All our electronic „helpers“ are of course very useful for us, but much depends on how we employ them. As we get in touch with our contacts and exchange valuable information, our brain is feeding and working, while scrolling for news and posts sends the brain to sleep by its sheer dullness. So if you have reasons to complain of poorer concentration, revise your use of smartphones and make a point of turning them off when you need most brainpower.

All this multitasking we hear so much about is actually harmful for the brain. As you are spreading yourself thin on multitasking, your cognitive processes slow down, productivity drops, which is detrimental for brain health, not only checking your phone all the time while working or talking to your family members.

Aerobic classes add to brain health

Exercising is known to be good for cognitive processes, including aerobic exercise, as was shown in last year’s study – it improves mental functions in people suffering from, or displaying high risk of, Alzheimer’s disease. Also, doing aerobics is conducive tot he brain growing new cells.

With people of mellow age (over 50) aerobics is known to help develop hippocampus (which is an important area for memory functions) in a matter of about half a year. It turns out that as the participants grow more fit physically, and their hippocampus gets bigger, their memory shows signs of improvement.

Allot more time to socializing

Social functions, even simple ones like sharing a cup of tea or a can of beer with a neighbor, joining clubs and doing social work, all that proves to be very useful for the brain. Individuals over 50 who lead active social lives are far less likely to register memory loss. Studies reveal that gregarious participants of 87 or so years of age manifest 55% decrease of the risk of developing minor cognitive disabilities.

Travel

A vacation or a touristic journey are beneficent for the brain?
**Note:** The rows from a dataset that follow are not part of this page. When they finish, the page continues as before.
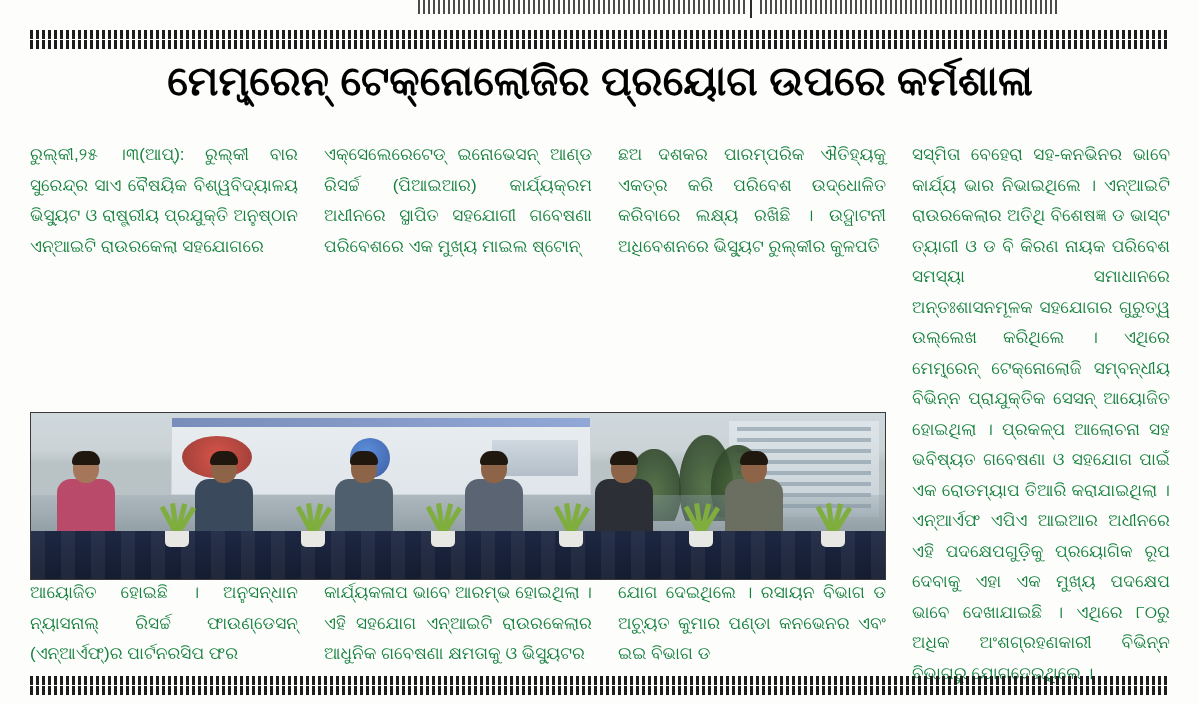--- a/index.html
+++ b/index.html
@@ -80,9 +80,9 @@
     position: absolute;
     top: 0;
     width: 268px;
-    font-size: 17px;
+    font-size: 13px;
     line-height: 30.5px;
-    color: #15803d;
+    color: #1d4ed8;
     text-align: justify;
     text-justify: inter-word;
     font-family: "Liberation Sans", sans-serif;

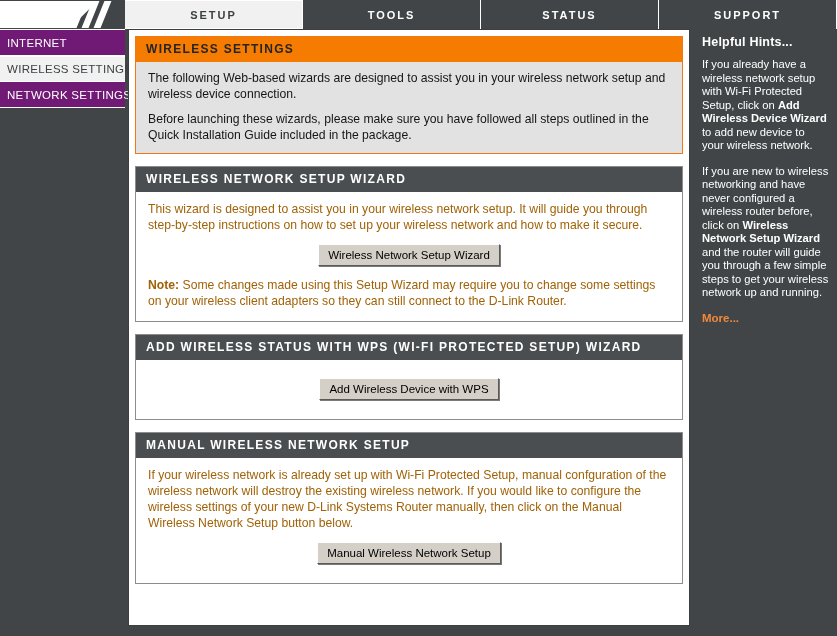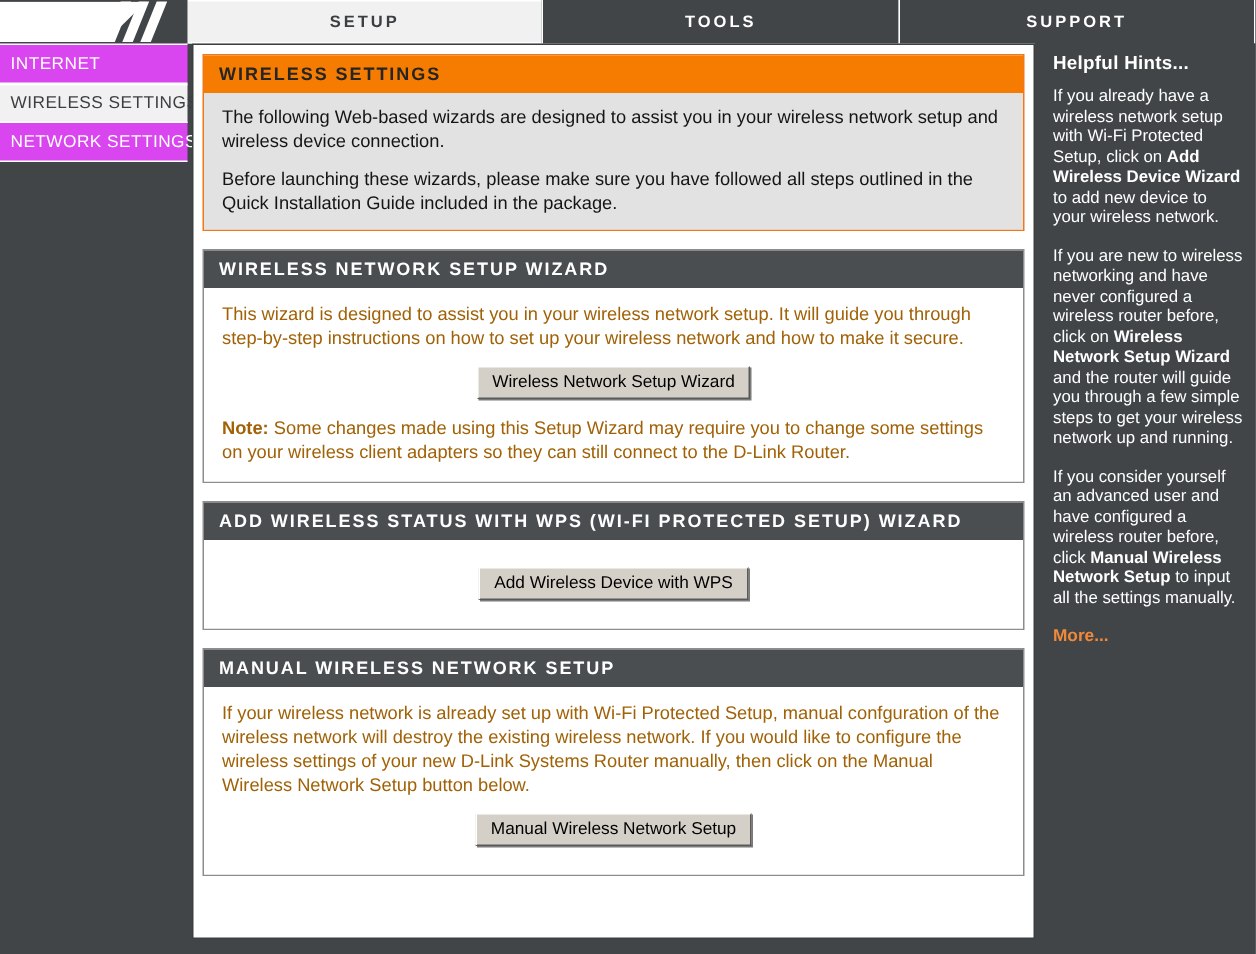--- a/index.html
+++ b/index.html
@@ -235,6 +235,9 @@
           <span>TOOLS</span>
         </div>
       <div class="tab">
+          <span>STATUS</span>
+        </div>
+      <div class="tab">
           <span>SUPPORT</span>
         </div>
     </div>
Very much so. As we working people are all stressed and have to take measures to cope with stress, vacations go a great way towards relieving tension. Apart from taking a much-needed break from routine, travelling provides an excellent stimulation as we view a different life going on around us. The brain becomes observant and switches on associations and other means to grasp the realities of a foreign country.

As for the other ways of keeping your brain healthy, there are some you already know as very healthy in general: sleeping enough, eating well and healthy, cutting down on sugar and alcohol.